BNM Lowers OPR By 25bps; NEUTRAL

  • NEUTRAL, Top Picks: Malayan Banking, Hong Leong Bank and CIMB. Yesterday, Bank Negara Malaysia (BNM) lowered the overnight policy rate (OPR) by 25bps to 2.75% (vs RHB Economics’ expectation of an unchanged OPR in 2025). This decision is not expected to impact the banks materially, as the statutory reserve requirement (SRR) was pared down to 1% (from 2%) in May, and there is potential for banks to realise trading profits. While RHB Economics sees BNM holding the OPR steady into 2026, we do not see the cut as the start of an easing cycle – given the lack of fresh catalysts.
  • BNM cuts OPR to 2.75%. The Monetary Policy Committee has cut the OPR to 2.75% from 3.0% as a pre-emptive move, as it sees the balance of risks to growth tilted towards the downside from slower global trade, weaker sentiment and lower-than-expected commodity production.

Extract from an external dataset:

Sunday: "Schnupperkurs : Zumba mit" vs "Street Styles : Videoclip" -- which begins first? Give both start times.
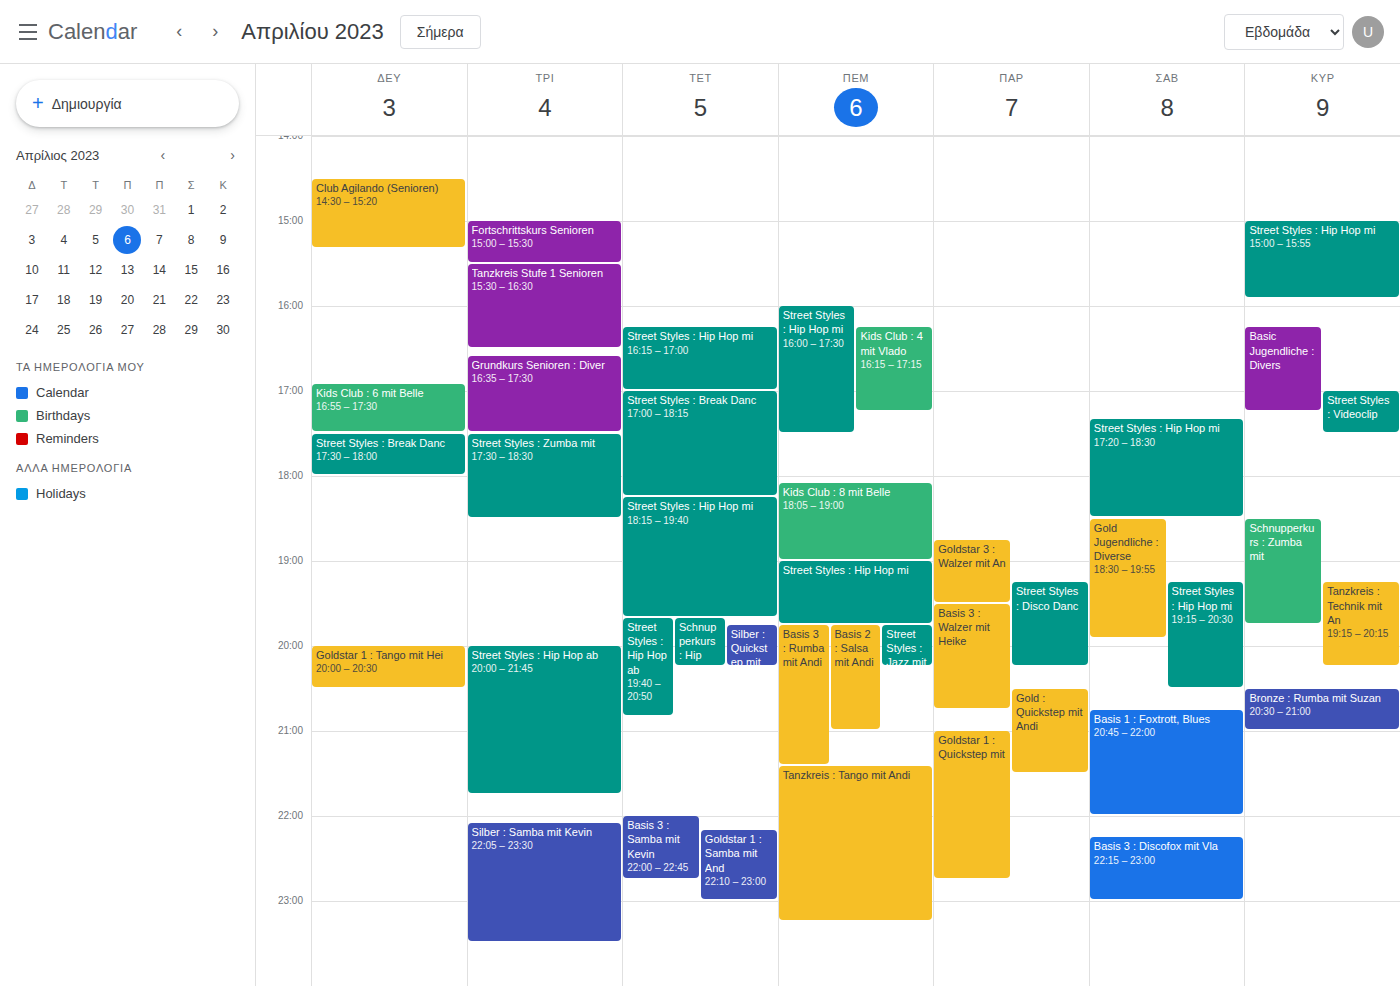
"Street Styles : Videoclip" 17:00; "Schnupperkurs : Zumba mit" 18:30.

RHB Economics expects BNM’s future OPR decisions to be data-dependent, but thinks the OPR could remain at 2.75% for the rest of the year – provided GDP growth is within the range of 4-5%. The central bank plans to release its revised GDP forecast for 2025 by end-July, and its governor Dato’ Seri Abdul Rasheed Ghaffour has stated that he does not expect a major revision to the figures.
  • Impact from 25bps cut per se is not too significant … We believe that the banks’ earnings sensitivity to a 25bps rate cut is manageable (Figure 1), with sector PATMI affected by about 1% to -2% on a full-year basis. By our calculations, BIMB’s earnings are most sensitive to policy rate changes, due to a high proportion of floating-rate loans and a relatively large CASA mix. Broadly, we find that the earnings of smaller banks are more sensitive to rates, vs the big banks – due to a less diversified income mix (greater reliance on NII) and higher operating leverage.
  • … further mitigated by SRR cut and trading profits. In mitigation, BNM’s move to release additional liquidity into the system via May’s reduction in the SRR to 1% from 2% should help to offset the bulk of the impact from the OPR cut. By our estimates, sector PATMI could rise by c.1.3% from the 1ppt decline in SRR (assuming 3-month KLIBOR returns). Meanwhile, some banks had mentioned earlier that their fixed income books were sitting on healthy unrealised profits on the back of favourable bond yield movements. We think banks could take the opportunity to realise some of these profits to further help cushion the impact of the OPR cut.
  • We maintain our forecasts pending the 2Q25 reporting season, and as the impact of the OPR cut should be broadly cushioned by the SRR reduction. In our view, the sector’s lacklustre performance in recent months was due to: i) Concerns and uncertainties over the impact of the US tariff policy, which fuelled expectations that BNM would need to cut the OPR to support growth, ii) a soft 1Q25 reporting quarter, and iii) decelerating loan growth. Yesterday’s OPR move could help clear part of the overhang. We do expect better total returns from the sector in 3Q25, chiefly due to dividends. Beyond that, however, the sector lacks fresh catalysts so further upside could be capped.